Chi è appassionato di calcio sa che il centro tecnico di Coverciano è il tempio inviolabile della Nazionale. Il luogo da cui partono, ogni volta, le spedizioni dell'Italia di Prandelli in Europa e nel mondo. E' il posto dove si coltivano i sogni, non solo dei calciatori professionisti ma anche di quelli che spesso vengono considerati come singoli e non come squadra: gli allenatori.... LEGGI TUTTO L'ARTICOLO E GUARDA IL VIDEO SU Sky.it

01/11/11

Cassano, quest'Italia che non ti merita

Oggi voglio indignarmi anch'io. E non c'entra la politica o la crisi economica. Lo faccio da sportivo, da giornalista e da cittadino italiano, offeso nell'orgoglio, nell'etica professionale e nel senso di appartenenza a questo Paese, come sempre bigotto e ignorante. M'indigno per difendere un ragazzo che sta vivendo un dramma che non è solo sportivo, ma di vita. Antonio Cassano è un personaggio che divide: insopportabile, sbruffone, talentuoso, vero, provocatore, simpatico. Dipende dai punti di vista, lo capisco. Ma prima di tutto è un uomo, un marito e un padre. Ciò che non posso comprendere, che mi sbalordisce e mi rattrista, sono i commenti, le ipotesi, le illazioni, i maldestri tentativi di ironizzare sulla sua complicata situazione di salute.


Di più perché arrivano a una settimana esatta dalla tragica morte di Marco Simoncelli, a pochi giorni dall'esequie pubbliche a cui, commossa, ha partecipato l'Italia intera in uno slancio di pietà, di unità, di senso di appartenenza, senza distinzioni geografiche, come mai avevo avuto occasione di constatare.

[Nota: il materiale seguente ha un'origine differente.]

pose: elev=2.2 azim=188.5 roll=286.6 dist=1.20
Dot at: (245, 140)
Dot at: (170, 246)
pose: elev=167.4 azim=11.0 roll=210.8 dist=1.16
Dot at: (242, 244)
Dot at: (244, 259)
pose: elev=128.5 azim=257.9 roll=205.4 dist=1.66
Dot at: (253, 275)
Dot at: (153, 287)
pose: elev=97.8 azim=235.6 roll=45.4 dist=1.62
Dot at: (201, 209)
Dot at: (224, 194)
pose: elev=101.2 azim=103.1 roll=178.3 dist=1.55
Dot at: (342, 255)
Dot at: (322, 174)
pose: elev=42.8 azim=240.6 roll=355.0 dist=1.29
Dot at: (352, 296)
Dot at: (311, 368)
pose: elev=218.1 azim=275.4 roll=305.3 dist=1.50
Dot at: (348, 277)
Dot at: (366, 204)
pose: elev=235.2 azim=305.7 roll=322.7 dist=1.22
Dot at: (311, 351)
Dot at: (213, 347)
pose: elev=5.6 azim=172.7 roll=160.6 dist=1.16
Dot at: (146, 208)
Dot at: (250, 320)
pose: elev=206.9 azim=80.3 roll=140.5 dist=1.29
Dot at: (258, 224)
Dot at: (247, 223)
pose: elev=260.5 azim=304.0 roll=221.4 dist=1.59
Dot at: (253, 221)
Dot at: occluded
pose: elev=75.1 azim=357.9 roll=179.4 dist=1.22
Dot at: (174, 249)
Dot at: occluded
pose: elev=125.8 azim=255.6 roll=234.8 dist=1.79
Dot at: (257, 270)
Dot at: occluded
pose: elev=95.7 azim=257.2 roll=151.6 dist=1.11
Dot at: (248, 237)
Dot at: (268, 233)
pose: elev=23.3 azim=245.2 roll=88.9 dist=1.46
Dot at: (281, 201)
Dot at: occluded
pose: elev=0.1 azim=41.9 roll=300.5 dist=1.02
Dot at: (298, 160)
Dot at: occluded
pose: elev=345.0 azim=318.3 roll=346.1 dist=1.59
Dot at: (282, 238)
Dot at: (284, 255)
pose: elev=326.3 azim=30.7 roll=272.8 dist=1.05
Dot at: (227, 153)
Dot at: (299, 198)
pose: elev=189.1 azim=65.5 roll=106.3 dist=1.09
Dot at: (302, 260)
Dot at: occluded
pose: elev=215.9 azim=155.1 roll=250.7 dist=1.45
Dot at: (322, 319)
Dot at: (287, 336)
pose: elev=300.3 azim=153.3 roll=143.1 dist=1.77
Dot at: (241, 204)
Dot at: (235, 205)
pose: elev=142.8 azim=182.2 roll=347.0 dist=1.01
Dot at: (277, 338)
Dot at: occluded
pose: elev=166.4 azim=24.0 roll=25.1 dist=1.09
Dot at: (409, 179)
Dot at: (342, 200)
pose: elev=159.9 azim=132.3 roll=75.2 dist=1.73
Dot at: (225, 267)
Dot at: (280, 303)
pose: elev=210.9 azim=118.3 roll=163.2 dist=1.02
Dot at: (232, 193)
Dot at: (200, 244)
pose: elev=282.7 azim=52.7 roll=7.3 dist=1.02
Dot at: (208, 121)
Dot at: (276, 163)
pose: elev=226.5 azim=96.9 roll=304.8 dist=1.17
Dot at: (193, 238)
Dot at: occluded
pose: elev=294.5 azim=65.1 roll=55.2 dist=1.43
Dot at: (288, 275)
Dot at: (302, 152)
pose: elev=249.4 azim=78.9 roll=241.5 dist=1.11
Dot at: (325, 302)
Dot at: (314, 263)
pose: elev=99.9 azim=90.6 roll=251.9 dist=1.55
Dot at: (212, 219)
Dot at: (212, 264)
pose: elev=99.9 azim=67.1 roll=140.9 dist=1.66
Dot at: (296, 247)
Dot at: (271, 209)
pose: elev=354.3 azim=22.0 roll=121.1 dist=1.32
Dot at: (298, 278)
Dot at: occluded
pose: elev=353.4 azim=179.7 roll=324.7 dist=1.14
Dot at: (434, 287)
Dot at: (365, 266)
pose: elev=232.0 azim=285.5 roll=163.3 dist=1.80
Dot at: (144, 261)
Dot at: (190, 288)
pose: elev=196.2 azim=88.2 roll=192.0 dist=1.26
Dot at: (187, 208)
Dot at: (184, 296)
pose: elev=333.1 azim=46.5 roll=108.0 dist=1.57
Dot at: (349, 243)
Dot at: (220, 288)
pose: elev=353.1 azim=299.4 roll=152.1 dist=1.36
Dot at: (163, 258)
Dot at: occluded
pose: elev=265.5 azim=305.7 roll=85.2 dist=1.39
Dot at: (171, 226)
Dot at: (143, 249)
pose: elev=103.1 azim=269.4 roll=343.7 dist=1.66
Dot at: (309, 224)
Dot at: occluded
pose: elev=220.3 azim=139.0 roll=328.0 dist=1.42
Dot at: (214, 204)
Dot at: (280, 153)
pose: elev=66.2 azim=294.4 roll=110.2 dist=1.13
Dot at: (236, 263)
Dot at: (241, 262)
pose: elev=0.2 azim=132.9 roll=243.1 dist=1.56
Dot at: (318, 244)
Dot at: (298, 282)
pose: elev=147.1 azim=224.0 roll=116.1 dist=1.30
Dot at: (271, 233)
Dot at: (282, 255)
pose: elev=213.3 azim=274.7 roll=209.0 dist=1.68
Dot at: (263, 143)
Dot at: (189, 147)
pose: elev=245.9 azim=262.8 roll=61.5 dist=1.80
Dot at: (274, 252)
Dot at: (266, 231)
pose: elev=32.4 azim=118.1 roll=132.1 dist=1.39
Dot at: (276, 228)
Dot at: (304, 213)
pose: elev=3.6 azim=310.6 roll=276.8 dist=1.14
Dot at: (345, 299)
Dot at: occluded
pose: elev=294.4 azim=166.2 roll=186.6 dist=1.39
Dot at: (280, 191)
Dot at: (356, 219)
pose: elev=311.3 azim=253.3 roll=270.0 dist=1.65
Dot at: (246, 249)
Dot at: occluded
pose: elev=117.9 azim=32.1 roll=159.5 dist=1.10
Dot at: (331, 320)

In quell'occasione la rete, internet, i social network, i siti sportivi hanno funto da trait d'union di un sentimento condiviso, unanime e vero. Ma un dubbio mi assale: possibile che, invece, qualcuno abbia solo seguito la massa? Possibile che molti abbiano modificato la foto del profilo personale Facebook perché fa fico? Possibile che questo sentimento manifestato fosse dettato solo dal bisogno di omologazione che oggi pervade la società, i giovani in particolare?

Non so dare una risposta definitiva ma mi sembra evidente che internet rispecchi i pensieri di un Paese che, solo all'apparenza, è unito senza distinzioni nord-sud, senza campanilismi, senza differenze nel trattare un campione giovane, vero, ma anche personaggio come Marco Simoncelli, tragicamente sacrificato sull'altare del pericoloso Motorsport, rispetto a un altro campione, ugualmente giovane, ugualmente vero come Antonio Cassano che, se la prima diagnosi verrà confermata, ha visto la morte in faccia.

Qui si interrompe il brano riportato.